Selected text:
The amount of land used for crops world-wide is increasing but at slower rates than before. Millions of hectares are brought under cultivation for the first time each year, but almost as much is taken out of cultivation to be urbanized, returned to pasture or forest, or abandoned. Too much marginal land is already being cropped at the expense of the environment and the natural resource base. With world population growing rapidly, and minimal increases in total arable land, arable land per capita is declining.
Most land that is best suited for crop production is already being farmed. If the current rates of conversion of agricultural land to non-agricultural uses continue in industrialized countries, and if the current rates of land degradation continue in developing countries, within 20 years more than one-third of the world's arable land could be lost or destroyed. The quality of arable land is being impaired by a combination of urbanization, desertification, erosion and salinization; and in most countries the rate of soil loss from croplands is far in excess of the rate of soil formation. Expensive efforts to bring new lands under agriculture are partially offset by the loss of croplands to dehydration. As population pressure continues to increase, more people are being forced onto land that is becoming less and less productive, including important watersheds which become degraded and in turn reduce the productivity of agricultural land in their catchment areas.
Of all potentially arable land (about 24% of the total surface of ice-free land) only about 44% offers no serious limitation to agriculture (in other words, only about 11 cent of the world's land area excluding Antarctica). Almost 56% of potentially arable land is not farmed because of inherent soil problems and man-induced problems. It suffers from drought, mineral stress (nutritional deficiencies or toxicities), shallow soil depth, excessive water or permafrost.
The world's cropland currently occupies 14 million square km and, even using the most optimistic assumptions, it would appear that croplands world-wide could be no more than doubled. In addition the loss of arable land through desertification each year is 6 million hectares each year, with another 400,000 hectares lost to waterlogging and salinity. Per capita arable land declined at a rate of about 25% over the period 1950-75, and will likely drop another 15% by the turn of the century. In the early 1970s, one hectare of arable land supported an average of 2.6 people, but by the year 2000, with present population projections, one hectare will have to support four people. Because of ecological and economic constraints, only moderate additions to global arable land may be feasible. In developing countries, the expense involved in bringing new land into production generally results in preference for intensified use of existing farmland. Reform of the land tenure system would normally be necessary to make adequate land available for small farmers and landless labourers.

What this exercise asks:
1. From the text on world arable land, list the problems that keep potentially arable land unfarmed, as given in the sentence that begins "It suffers from".
2. Return the part of the text on world arable land that opens with the words containing "The amount of" and closes with "capita is declining.", copied word for word.
3. Write the next part of the text on world arable land, picking up right after its last sentence.

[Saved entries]
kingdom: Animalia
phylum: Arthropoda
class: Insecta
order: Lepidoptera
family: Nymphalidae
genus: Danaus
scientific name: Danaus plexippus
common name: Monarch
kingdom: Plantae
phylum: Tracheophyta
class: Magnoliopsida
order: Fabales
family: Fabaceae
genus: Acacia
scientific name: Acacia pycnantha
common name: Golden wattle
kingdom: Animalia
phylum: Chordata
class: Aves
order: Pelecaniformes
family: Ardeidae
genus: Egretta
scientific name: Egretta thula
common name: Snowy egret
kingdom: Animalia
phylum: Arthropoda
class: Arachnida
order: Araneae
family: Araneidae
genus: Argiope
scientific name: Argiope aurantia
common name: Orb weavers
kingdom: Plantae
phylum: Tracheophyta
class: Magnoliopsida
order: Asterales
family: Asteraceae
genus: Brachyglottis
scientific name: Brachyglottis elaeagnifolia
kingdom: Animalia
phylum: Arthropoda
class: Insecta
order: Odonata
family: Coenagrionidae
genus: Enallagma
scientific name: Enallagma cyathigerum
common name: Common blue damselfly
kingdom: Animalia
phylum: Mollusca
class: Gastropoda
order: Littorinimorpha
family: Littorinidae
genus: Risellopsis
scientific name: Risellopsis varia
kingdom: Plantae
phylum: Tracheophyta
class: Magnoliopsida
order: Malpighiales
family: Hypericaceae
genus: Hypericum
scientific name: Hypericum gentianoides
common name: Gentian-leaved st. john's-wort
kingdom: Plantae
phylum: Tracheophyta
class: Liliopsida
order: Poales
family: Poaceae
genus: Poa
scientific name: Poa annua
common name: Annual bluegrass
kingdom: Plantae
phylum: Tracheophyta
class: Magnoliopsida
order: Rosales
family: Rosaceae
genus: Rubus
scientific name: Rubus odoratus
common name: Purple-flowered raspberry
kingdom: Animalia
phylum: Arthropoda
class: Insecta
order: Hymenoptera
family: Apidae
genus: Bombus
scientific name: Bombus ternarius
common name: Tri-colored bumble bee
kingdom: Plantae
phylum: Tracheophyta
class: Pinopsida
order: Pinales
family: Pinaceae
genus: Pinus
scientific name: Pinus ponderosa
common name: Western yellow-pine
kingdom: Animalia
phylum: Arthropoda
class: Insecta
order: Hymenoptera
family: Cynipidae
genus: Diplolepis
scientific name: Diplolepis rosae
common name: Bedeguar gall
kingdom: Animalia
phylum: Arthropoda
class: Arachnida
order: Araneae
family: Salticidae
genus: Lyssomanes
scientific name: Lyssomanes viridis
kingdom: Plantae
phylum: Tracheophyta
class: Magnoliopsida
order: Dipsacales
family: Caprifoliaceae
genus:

Results of the tasks:
1.
- Drought
- Mineral stress (nutritional deficiencies or toxicities)
- Shallow soil depth
- Excessive water
- Permafrost

2.
The amount of land used for crops world-wide is increasing but at slower rates than before. Millions of hectares are brought under cultivation for the first time each year, but almost as much is taken out of cultivation to be urbanized, returned to pasture or forest, or abandoned. Too much marginal land is already being cropped at the expense of the environment and the natural resource base. With world population growing rapidly, and minimal increases in total arable land, arable land per capita is declining.

3.
Arable land is almost fully utilized in most parts of the world: 83% is already cultivated in Asia, 88% in Europe, 64% in the USSR, 51% in North America. In 1975 only 21% of the potential arable land in the developing countries of Asia was unused, in the Near East the proportion was 37%; but in Africa, 70% of the potential arable land was unused, and in Latin America the figure was 75%.
As people move onto marginal lands to ensure their livelihood, the global losses to desertification will accelerate. In Mexico one half of the country's territory was suffering soil erosion by 1950 due to felling of trees for crops, pasture, fuelwood or intensive cattle raising. In some areas of Ethiopia, people trying to eke out a living on eroded land are eroding it even more, cutting down the remaining trees for fuel, and denuding the countryside. Approximately half of India is already experiencing some form of soil degradation. Pressures of population are so severe in parts of the country that it is difficult to maintain a balance between food production and land degradation. In Java, soil erosion is an ecological emergency, a result of overpopulation which has led to deforestation and misuse of hillside areas by land-hungry farmers. Loss of arable land to erosion and urbanization is not confined to the developing world. The problem is acknowledged in the USA and Japan. The United Nations Environment Programme forecasts that over one-third of the world's arable land may be lost or destroyed by the turn of the century.